Your task | Check each line of the entries below for the word "采用估值技术确定公允价值", and copy out the ones that have it.

Data listing |

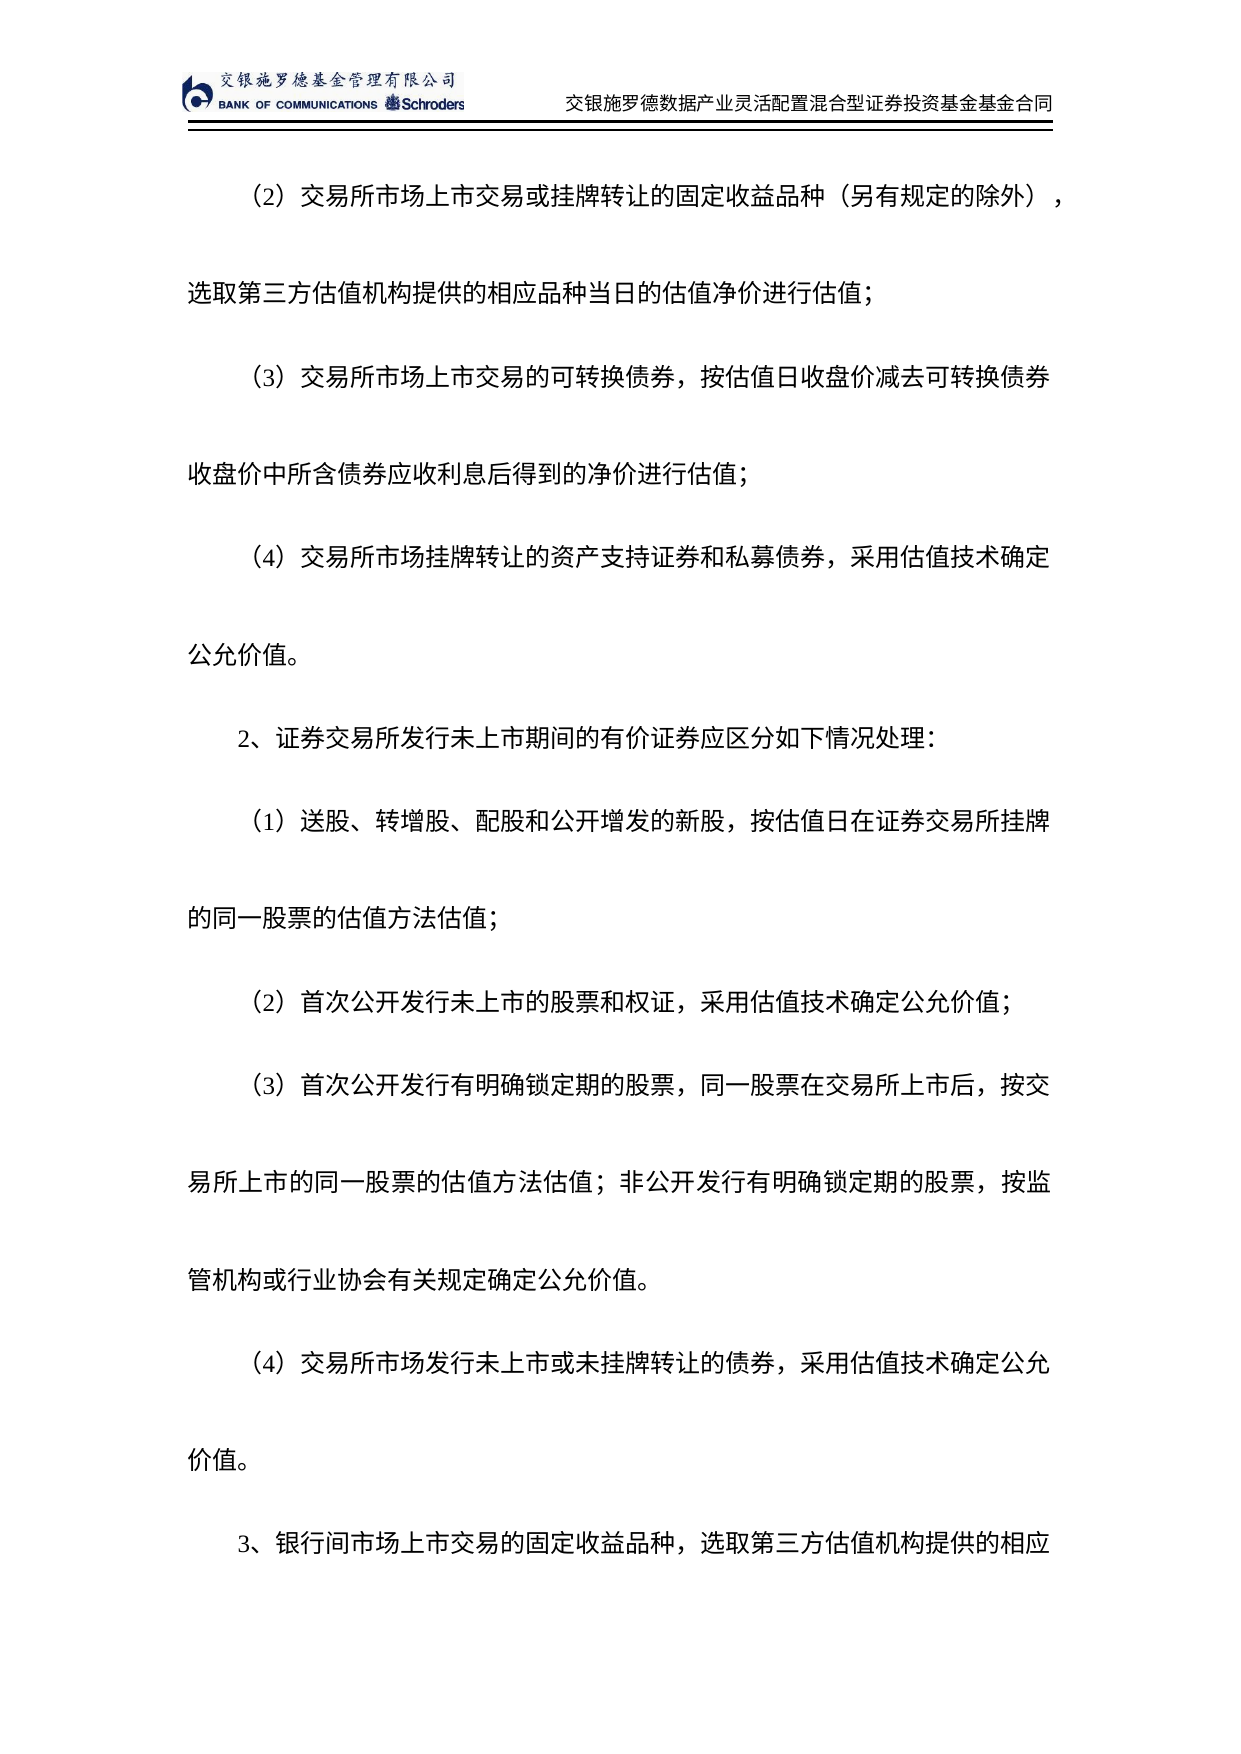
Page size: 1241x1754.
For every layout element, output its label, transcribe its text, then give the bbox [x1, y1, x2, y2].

text （4）交易所市场挂牌转让的资产支持证券和私募债券，采用估值技术确定公允价值。 [187, 523, 1053, 686]
picture [182, 72, 464, 112]
text （3）首次公开发行有明确锁定期的股票，同一股票在交易所上市后，按交易所上市的同一股票的估值方法估值；非公开发行有明确锁定期的股票，按监管机构或行业协会有关规定确定公允价值。 [187, 1051, 1053, 1311]
text （2）交易所市场上市交易或挂牌转让的固定收益品种（另有规定的除外），选取第三方估值机构提供的相应品种当日的估值净价进行估值； [187, 162, 1053, 324]
text （1）送股、转增股、配股和公开增发的新股，按估值日在证券交易所挂牌的同一股票的估值方法估值； [187, 787, 1053, 949]
text （4）交易所市场发行未上市或未挂牌转让的债券，采用估值技术确定公允价值。 [187, 1329, 1053, 1491]
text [187, 1509, 1053, 1574]
text （2）首次公开发行未上市的股票和权证，采用估值技术确定公允价值； [187, 968, 1053, 1033]
text 2、证券交易所发行未上市期间的有价证券应区分如下情况处理： [187, 704, 1053, 769]
text （3）交易所市场上市交易的可转换债券，按估值日收盘价减去可转换债券收盘价中所含债券应收利息后得到的净价进行估值； [187, 343, 1053, 505]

Answer to this exercise |
text （4）交易所市场挂牌转让的资产支持证券和私募债券，采用估值技术确定公允价值。 [187, 523, 1053, 686]
text （4）交易所市场发行未上市或未挂牌转让的债券，采用估值技术确定公允价值。 [187, 1329, 1053, 1491]
text （2）首次公开发行未上市的股票和权证，采用估值技术确定公允价值； [187, 968, 1053, 1033]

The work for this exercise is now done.